Week of 8/31
Began programming a data scraper to collect common data set spreadsheets. Had difficulties with hardware platforms, library compatibility, and library installation. However, all necessary components have been installed properly now, and am planning on finishing it on Sat. Nov. 5.
Week of 10/7
I switched the website I will be pulling college sites from. Also added a tag finder to try to pull only the links I need from the site data.
11/14
Looking at college websites and where they placed their common data set downloads, I realized it might not be possible to pull them just from their website home page. Going to research deeper into how this can be done.
11/18
Found a data set with college data available to download here. Very thankful I found this as using a data scrape to get data from all schools was looking more impossible by the day. Though the set is not complete it should be good enough for me to begin working with.
Data Scraper will be scrapped. I will now move on to data processing.
11/21
Began looking at reading and extracting data from these PDF documents. Will need to decide whether or not to use python libraries and scripts or Optical Character Recognition (OCR) since the CDS is done in a table format making it potentially difficult.
11/23
decided to just convert them using an online engine. Would be easier and more accurate than the inconsistent and unreliable output of a script.
11/28
Goal for the week - Convert and parse all of my collected data from PDFs into a usable format - hopefully looking to be able to move on to data sorting by the end of the week.
12/2
Found a website that can reliably convert the tables to excel sheets. I have to continue to convert the files one by one.
12/9
Finished converting all pdfs - Will next have to find out how to process the excel sheets and the data using scripts
12/12
Began looking to find out how to deal with all of my datasets as one in order to likely create lists and dictionaries separated based on data type.
12/20
Initial framework of script is written. Needs finalization and execution. will then move on to building a search engine.
1/5
Upon review of the datasheets converted, they're formats did not convert properly into a coherent and consistent format. Attempting to write scripts and parse data would be unsuccessful. I am instead going to build a website in order to have a product to show, and then might manually make datasets using schools in NY by hand.
1/9
Have scrapped my data collection - will now manually collect data sheets from new york schools, and make a small data set using back4app. I will later create a website showing my sample concept using that data.
1/17
This week's goal was to collect common data set spreadsheets from sample New York to collect data from manually later on. I currently have 11 schools, and will download them and pull data from them next week.
2/4
Continuing to collect data from CDS
I am about halfway through the collection.
2/10
Data collection is now complete
Will start building my website and its framework
2/17
Began writing my script, which is currently just the skeleton without function.
3/3
Continue working on data sorting algorithm. Want to have divided lists to read from by the end of the week. Need to properly learn how to use the library I imported (openpyxl)
3/17
Fixed my initial syntactical errors and typos. I have also solved all the errors thrown that were caused by improper importing of variables and libraries. I am now trying to get my program to actually read my excel sheet file.
3/24
This week I hope to finish my first sort algorithm, and begin working on the user and how my programs will act with user input.

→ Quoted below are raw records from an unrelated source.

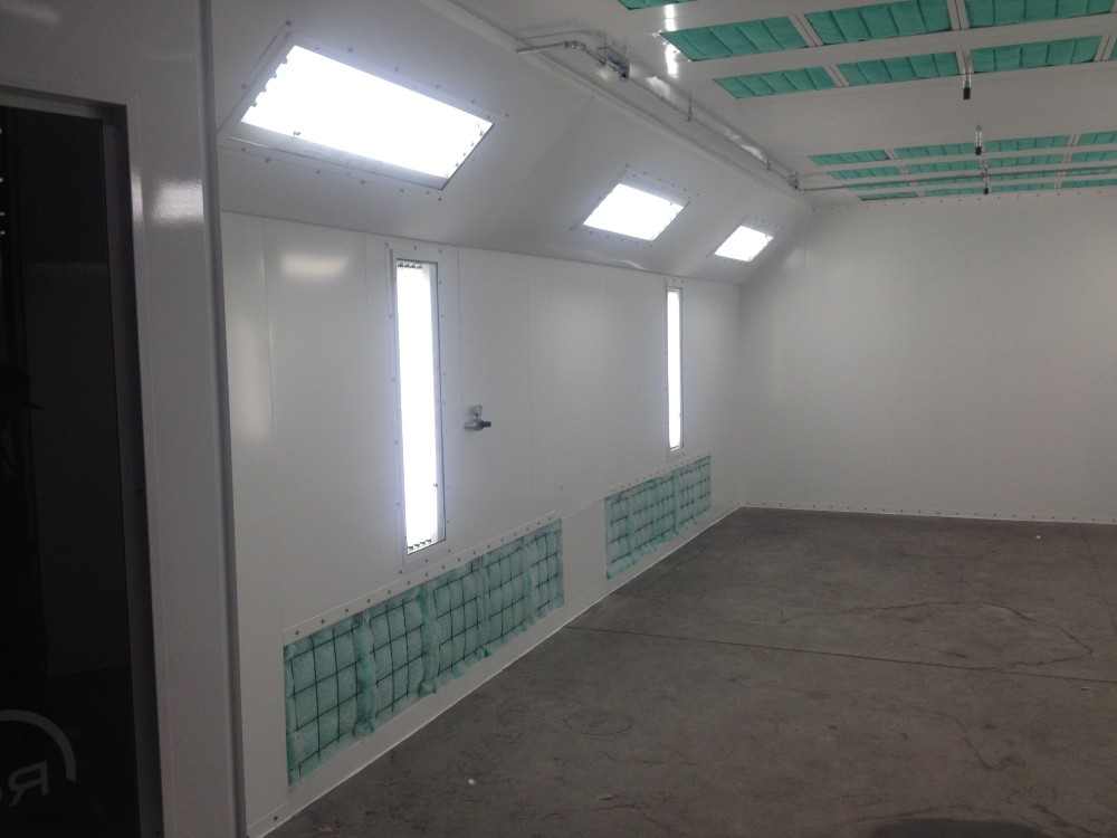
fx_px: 1129
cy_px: 419
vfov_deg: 40.7
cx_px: 558
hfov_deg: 52.6
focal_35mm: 35
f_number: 2.4
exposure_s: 1/120
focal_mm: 4.28
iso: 50
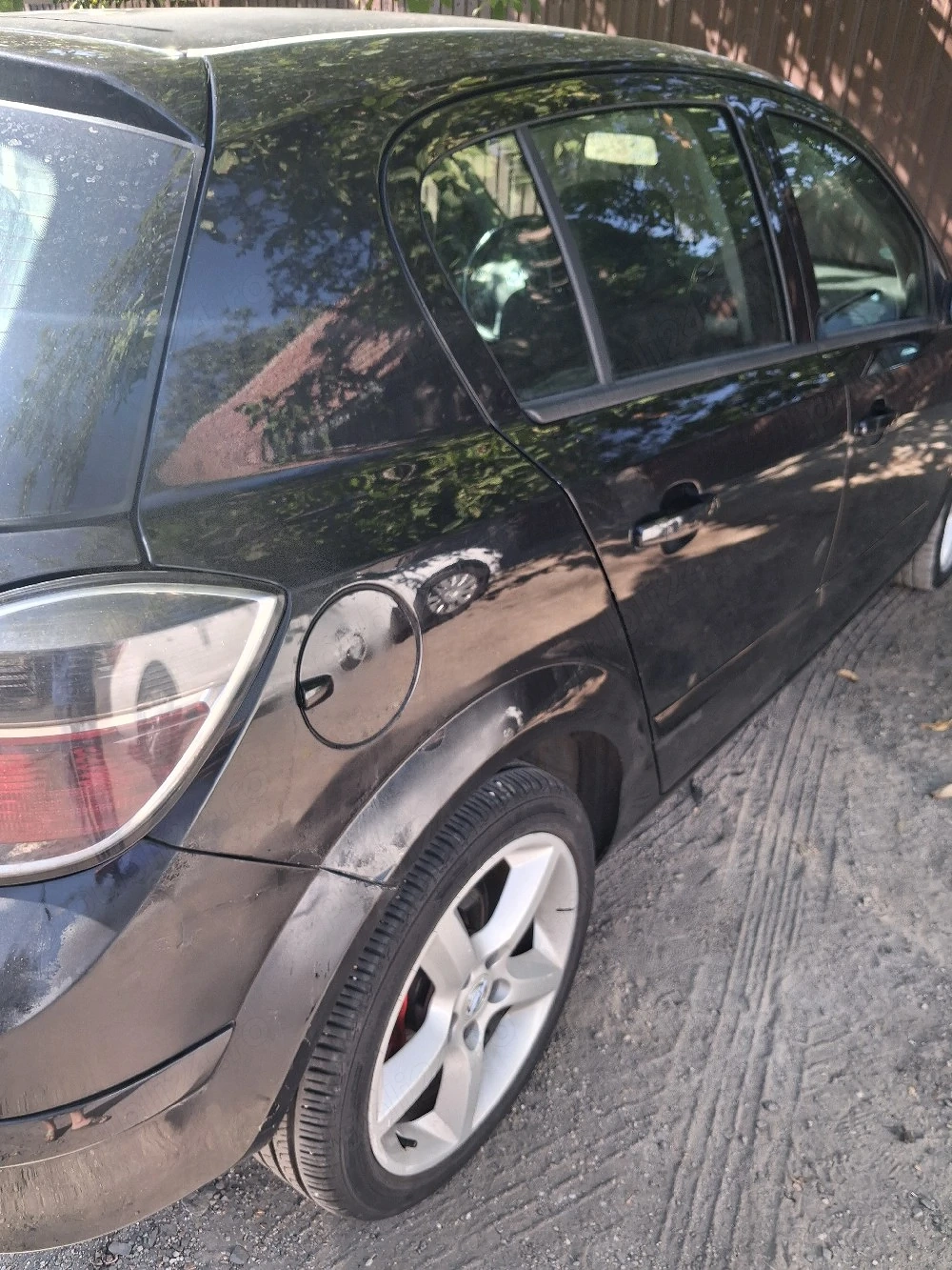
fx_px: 990
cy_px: 635
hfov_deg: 51.4
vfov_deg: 65.3
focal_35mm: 27
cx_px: 476
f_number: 1.8
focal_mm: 4
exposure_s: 1/100
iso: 25
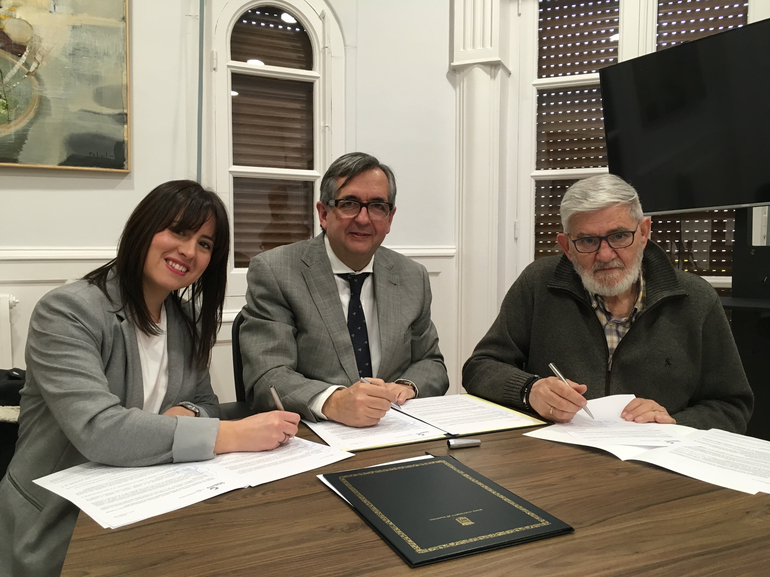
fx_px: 645
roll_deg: +0.2
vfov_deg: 48.2
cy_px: 288
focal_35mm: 29
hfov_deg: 61.7
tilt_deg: -2.6
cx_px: 385
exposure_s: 1/33
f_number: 2.2
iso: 64
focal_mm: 4.15
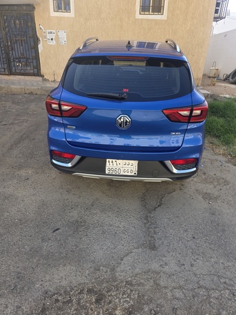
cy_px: 158
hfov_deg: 58.9
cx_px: 118
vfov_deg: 73.9
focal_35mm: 23
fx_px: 209
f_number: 1.7
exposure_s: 1/370
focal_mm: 6.3
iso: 25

I have also started my poster, and put in most of what I can as of right now.
3/30
Data and initial data script is complete. However, I still need to verify its functioning. Otherwise, the resetting of my chromebooks data has been very frustrating, but my project should be able to move along soon.
4/21
My goal this week is to finally finish writing my program and get the damn thing to work on my pc at home (since this chromebook is shooting my foot). I hope to begin my website by monday.